__TEKS PILIHAN__
_ _ _ _ _

Rukun dan Syarat Hawalah
1. Rukun
Hawalah
Menurut
mazhab Hanafi, rukun hiwalah hanya ijab (pernyataan melakukan hiwalah) dari
pihak pertama, dan qabul (penyataan menerima hiwalah) dari pihak kedua dan
pihak ketiga.[6]
Menurut
Mazhab Syafi’i Rukun Hawalah ada emat, yaitu:[7]
a.
Pihak pertama, muhil (المحيل):
Yakni
orang yang berhutang dan sekaligus berpiutang,
b.
Pihak kedua, muhal atau muhtal (المحال او المحتال):
Yakni
orang berpiutang kepada muhil.
c.
Pihak ketiga muhal ‘alaih (المحال عليه):
Yakni
orang yang berhutang kepada muhil dan wajib membayar hutang kepada muhtal.
d.
Shighat Hawalah (pernyataan hawalah).
2. Syarat-Syarat Hawalah
Adapun
syarat-syarat hawalah menurut Sayyid Sabiq adalah Sebagai berikut :[8]
a.
Relanya
pihak mihil dan muhal tanpa muhal alaih. Karena muhil berkewajiban membayar
hutang dari arah mana saja yang sesuai dengan keinginannya. Dan karena muhal
mempunyai hak yang ada pada tanggungan muhil, maka tidak mungkin ada
perpindahan tanpa kerelaannya. Ada juga yang berpendapat bahwa tidak disyaratkan
adanya kerelaan dari muhal, karena ia wajib menerimanya sesuai dengan hadits Rasululah
:
…. فَاِذَا أُ تْبِعَ أَ حَدُكُمْ عَلَى
مَلِيٍ فَلْيَتَّبِعْ
Artinya : “…. Dan jika salah seorang
kamu diikutkan (dihiwalahkan) kepada orang kaya yang mampu, maka turutlah.”[9]
b.

_ _ _ _ _

__BAHAN YANG DIBERIKAN__
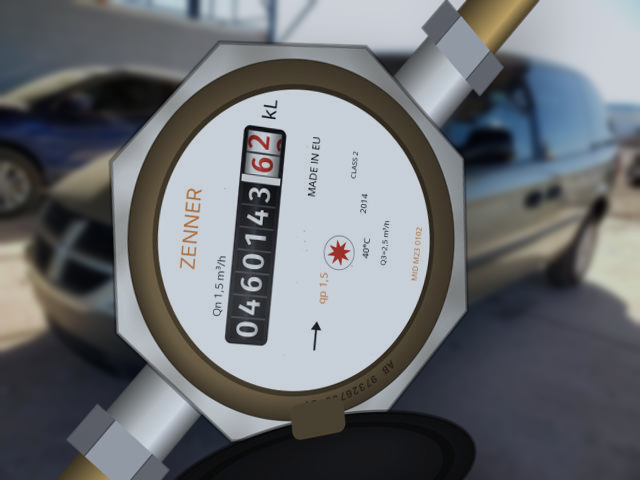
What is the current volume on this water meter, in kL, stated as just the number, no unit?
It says 460143.62
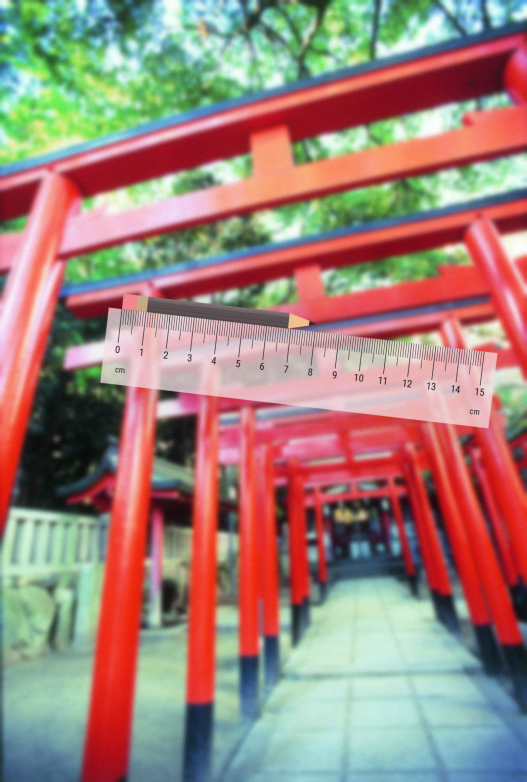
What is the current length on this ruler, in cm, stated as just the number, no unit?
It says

_ _ _ _ _

__BAGIAN LATIHAN__
- A) Ringkaslah teks tentang rukun dan syarat hawalah dalam tiga kalimat.
- B) Tuliskan lanjutan teks tentang rukun dan syarat hawalah mulai dari titik akhirnya.

__JAWABAN BERURUTAN__
- A) Menurut mazhab Hanafi, rukun hiwalah hanya ijab dari pihak pertama serta qabul dari pihak kedua dan pihak ketiga. Menurut mazhab Syafi'i, rukunnya ada empat, yaitu muhil, muhal atau muhtal, muhal 'alaih, dan shighat hawalah. Syarat pertama menurut Sayyid Sabiq adalah kerelaan muhil dan muhal tanpa muhal 'alaih, meskipun ada yang berpendapat bahwa kerelaan muhal tidak disyaratkan karena hadits memerintahkannya menerima hiwalah kepada orang kaya yang mampu.

- B)
Samanya
kedua hak, baik jenis maupun kadarnya, penyelesaiannya, tempo waktu, kualitas
dan kuantitasnya.
c.
Stabilnya
muhal alaih, maka penghiwalahan kepada orang yang tidak mampu membayar utang
adalah batal.
d.
Hak
(hutang-piutang) tersebut diketahui secara jelas.
D.
Jenis-Jenis
Hawalah
Ada
dua jenis hawalah yaitu hawalah muthlaqoh dan hawalah Muqoyyadah.
1. Hawalah
Muthlaqoh terjadi jika orang yang berhutang (orang pertama) kepada orang lain (
orang kedua) mengalihkan hak penagihannya kepada pihak ketiga tanpa didasari
pihak ketiga ini berhutang kepada orang pertama. Jika A berhutang kepada B dan
A mengalihkan hak penagihan B kepada C, sementara C tidak punya hubungan hutang
pituang kepada B, maka hawalah ini disebut Muthlaqoh. Ini hanya dalam madzhab Hanafi
dan Syi’ah sedangkan jumhur ulama mengklasifikasikan jenis hawalah ini sebagai
kafalah.
2. Hawalah
Muqoyyadah terjadi jika Muhil mengalihkan hak penagihan Muhal kepada Muhal
Alaih karena yang terakhir punya hutang kepada Muhal. Inilah hawalah yang boleh
(jaiz) berdasarkan kesepakatan para ulama.
Ketiga
madzhab selain madzhab hanafi berpendapat bahwa hanya membolehkan hawalah
muqayyadah dan menyariatkan pada hawalah muqayyadah agar utang muhal kepada
muhil dan utang muhal alaih kepada muhil harus sama, baik sifat maupun
jumlahnya. Jika sudah sama jenis dan jumlahny, maka sahlah hawalahnya. Tetapi
jika salah satunya berbeda, maka hawalah tidak sah.
E.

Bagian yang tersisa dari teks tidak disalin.